▶ [Stored records]:
= = =

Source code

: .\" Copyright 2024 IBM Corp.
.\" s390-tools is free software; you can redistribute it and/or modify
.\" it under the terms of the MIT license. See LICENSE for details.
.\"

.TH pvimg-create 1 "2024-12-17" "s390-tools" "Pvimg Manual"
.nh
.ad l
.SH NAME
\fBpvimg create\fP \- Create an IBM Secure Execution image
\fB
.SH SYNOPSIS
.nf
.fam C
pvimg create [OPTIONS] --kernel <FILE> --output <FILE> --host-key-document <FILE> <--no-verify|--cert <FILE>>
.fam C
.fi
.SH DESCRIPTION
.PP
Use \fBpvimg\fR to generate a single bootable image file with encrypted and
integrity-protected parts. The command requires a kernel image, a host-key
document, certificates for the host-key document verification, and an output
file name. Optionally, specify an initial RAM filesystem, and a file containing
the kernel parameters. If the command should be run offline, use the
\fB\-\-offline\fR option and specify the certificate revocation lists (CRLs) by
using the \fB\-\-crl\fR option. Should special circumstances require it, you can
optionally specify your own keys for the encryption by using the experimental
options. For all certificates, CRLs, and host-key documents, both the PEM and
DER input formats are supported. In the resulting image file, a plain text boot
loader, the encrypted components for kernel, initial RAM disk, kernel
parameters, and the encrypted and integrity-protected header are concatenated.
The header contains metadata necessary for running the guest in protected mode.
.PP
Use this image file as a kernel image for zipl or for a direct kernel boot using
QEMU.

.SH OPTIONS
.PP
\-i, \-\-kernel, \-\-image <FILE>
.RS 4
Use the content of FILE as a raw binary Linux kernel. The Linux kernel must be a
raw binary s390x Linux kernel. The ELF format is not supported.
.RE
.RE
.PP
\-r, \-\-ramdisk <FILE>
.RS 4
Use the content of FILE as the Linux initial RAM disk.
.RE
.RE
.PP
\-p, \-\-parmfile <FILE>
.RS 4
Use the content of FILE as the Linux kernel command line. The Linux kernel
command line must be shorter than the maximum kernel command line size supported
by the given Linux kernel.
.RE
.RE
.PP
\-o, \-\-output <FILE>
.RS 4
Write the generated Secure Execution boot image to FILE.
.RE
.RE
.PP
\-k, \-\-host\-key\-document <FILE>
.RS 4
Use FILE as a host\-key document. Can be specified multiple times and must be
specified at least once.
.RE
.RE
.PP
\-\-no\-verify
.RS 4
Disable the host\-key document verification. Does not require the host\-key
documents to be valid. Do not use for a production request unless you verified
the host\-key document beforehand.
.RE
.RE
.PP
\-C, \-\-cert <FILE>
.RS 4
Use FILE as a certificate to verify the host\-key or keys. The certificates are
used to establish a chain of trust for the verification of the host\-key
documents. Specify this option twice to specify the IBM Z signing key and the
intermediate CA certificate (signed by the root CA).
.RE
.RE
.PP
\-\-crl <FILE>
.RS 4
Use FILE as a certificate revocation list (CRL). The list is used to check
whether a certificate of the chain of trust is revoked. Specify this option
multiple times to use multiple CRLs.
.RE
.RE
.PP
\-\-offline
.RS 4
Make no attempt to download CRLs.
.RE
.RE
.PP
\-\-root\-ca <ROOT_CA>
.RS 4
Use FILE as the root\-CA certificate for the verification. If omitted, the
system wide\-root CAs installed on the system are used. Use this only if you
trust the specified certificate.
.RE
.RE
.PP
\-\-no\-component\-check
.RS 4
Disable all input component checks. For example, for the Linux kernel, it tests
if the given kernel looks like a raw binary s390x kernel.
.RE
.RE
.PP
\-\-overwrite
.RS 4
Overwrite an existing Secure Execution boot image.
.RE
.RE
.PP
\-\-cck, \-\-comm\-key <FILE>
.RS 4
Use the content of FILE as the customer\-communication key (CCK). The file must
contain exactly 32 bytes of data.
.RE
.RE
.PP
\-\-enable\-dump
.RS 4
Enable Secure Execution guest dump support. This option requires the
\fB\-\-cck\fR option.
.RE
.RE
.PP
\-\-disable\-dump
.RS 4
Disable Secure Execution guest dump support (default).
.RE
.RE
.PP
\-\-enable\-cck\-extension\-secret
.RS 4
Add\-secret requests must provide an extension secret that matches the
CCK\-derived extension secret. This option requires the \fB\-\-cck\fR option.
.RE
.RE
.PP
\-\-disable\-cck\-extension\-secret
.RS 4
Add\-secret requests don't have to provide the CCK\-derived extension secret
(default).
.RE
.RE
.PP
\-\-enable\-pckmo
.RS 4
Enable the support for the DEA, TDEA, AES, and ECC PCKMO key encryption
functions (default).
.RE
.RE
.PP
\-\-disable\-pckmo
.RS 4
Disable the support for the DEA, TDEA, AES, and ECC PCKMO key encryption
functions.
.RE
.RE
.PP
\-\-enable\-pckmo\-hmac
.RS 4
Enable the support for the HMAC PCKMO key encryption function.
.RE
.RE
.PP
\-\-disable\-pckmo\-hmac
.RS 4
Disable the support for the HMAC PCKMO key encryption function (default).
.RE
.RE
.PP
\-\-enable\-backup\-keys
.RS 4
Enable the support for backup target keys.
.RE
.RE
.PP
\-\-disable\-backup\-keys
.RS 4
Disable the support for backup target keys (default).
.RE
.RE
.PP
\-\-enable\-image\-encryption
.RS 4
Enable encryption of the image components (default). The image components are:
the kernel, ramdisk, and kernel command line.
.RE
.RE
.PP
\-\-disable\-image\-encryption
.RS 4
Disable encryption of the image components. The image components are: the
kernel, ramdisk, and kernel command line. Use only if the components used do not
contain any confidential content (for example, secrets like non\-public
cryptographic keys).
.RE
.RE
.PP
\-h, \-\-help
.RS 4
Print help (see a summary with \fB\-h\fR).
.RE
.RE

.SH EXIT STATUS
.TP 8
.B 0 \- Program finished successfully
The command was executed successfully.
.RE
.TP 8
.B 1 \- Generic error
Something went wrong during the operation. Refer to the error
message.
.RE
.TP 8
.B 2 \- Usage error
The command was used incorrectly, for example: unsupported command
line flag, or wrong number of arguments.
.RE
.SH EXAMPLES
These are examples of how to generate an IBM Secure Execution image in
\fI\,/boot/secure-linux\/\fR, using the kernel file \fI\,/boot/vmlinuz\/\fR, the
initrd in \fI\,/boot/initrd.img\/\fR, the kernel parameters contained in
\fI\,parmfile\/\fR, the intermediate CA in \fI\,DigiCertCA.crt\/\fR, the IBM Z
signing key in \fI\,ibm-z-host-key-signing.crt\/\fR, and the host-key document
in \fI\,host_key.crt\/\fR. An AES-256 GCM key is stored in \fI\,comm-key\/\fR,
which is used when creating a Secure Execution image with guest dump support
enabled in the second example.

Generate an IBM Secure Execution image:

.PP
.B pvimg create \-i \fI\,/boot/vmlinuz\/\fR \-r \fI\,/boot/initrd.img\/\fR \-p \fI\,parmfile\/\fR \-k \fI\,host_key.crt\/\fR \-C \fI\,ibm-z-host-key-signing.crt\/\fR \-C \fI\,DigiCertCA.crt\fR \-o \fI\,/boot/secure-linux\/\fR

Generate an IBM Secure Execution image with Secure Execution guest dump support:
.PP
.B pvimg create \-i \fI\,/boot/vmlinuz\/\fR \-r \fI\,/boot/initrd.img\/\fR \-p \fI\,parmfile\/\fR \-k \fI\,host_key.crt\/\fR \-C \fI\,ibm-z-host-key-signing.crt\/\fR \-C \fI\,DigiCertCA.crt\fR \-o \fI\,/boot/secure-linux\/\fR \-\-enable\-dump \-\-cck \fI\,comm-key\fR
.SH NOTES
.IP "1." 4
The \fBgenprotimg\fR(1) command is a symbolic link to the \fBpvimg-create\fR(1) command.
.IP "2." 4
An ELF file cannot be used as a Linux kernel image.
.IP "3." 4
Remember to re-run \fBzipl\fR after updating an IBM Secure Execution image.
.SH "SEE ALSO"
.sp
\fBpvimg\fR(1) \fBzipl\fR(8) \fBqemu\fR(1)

= = =

▶ [TASK DESCRIPTION]: The first line of the entries above and every line after it, up to and including the line with "optionally specify your", should be set down exactly.

▶ [EXERCISE ANSWER]:
Source code

: .\" Copyright 2024 IBM Corp.
.\" s390-tools is free software; you can redistribute it and/or modify
.\" it under the terms of the MIT license. See LICENSE for details.
.\"

.TH pvimg-create 1 "2024-12-17" "s390-tools" "Pvimg Manual"
.nh
.ad l
.SH NAME
\fBpvimg create\fP \- Create an IBM Secure Execution image
\fB
.SH SYNOPSIS
.nf
.fam C
pvimg create [OPTIONS] --kernel <FILE> --output <FILE> --host-key-document <FILE> <--no-verify|--cert <FILE>>
.fam C
.fi
.SH DESCRIPTION
.PP
Use \fBpvimg\fR to generate a single bootable image file with encrypted and
integrity-protected parts. The command requires a kernel image, a host-key
document, certificates for the host-key document verification, and an output
file name. Optionally, specify an initial RAM filesystem, and a file containing
the kernel parameters. If the command should be run offline, use the
\fB\-\-offline\fR option and specify the certificate revocation lists (CRLs) by
using the \fB\-\-crl\fR option. Should special circumstances require it, you can
optionally specify your own keys for the encryption by using the experimental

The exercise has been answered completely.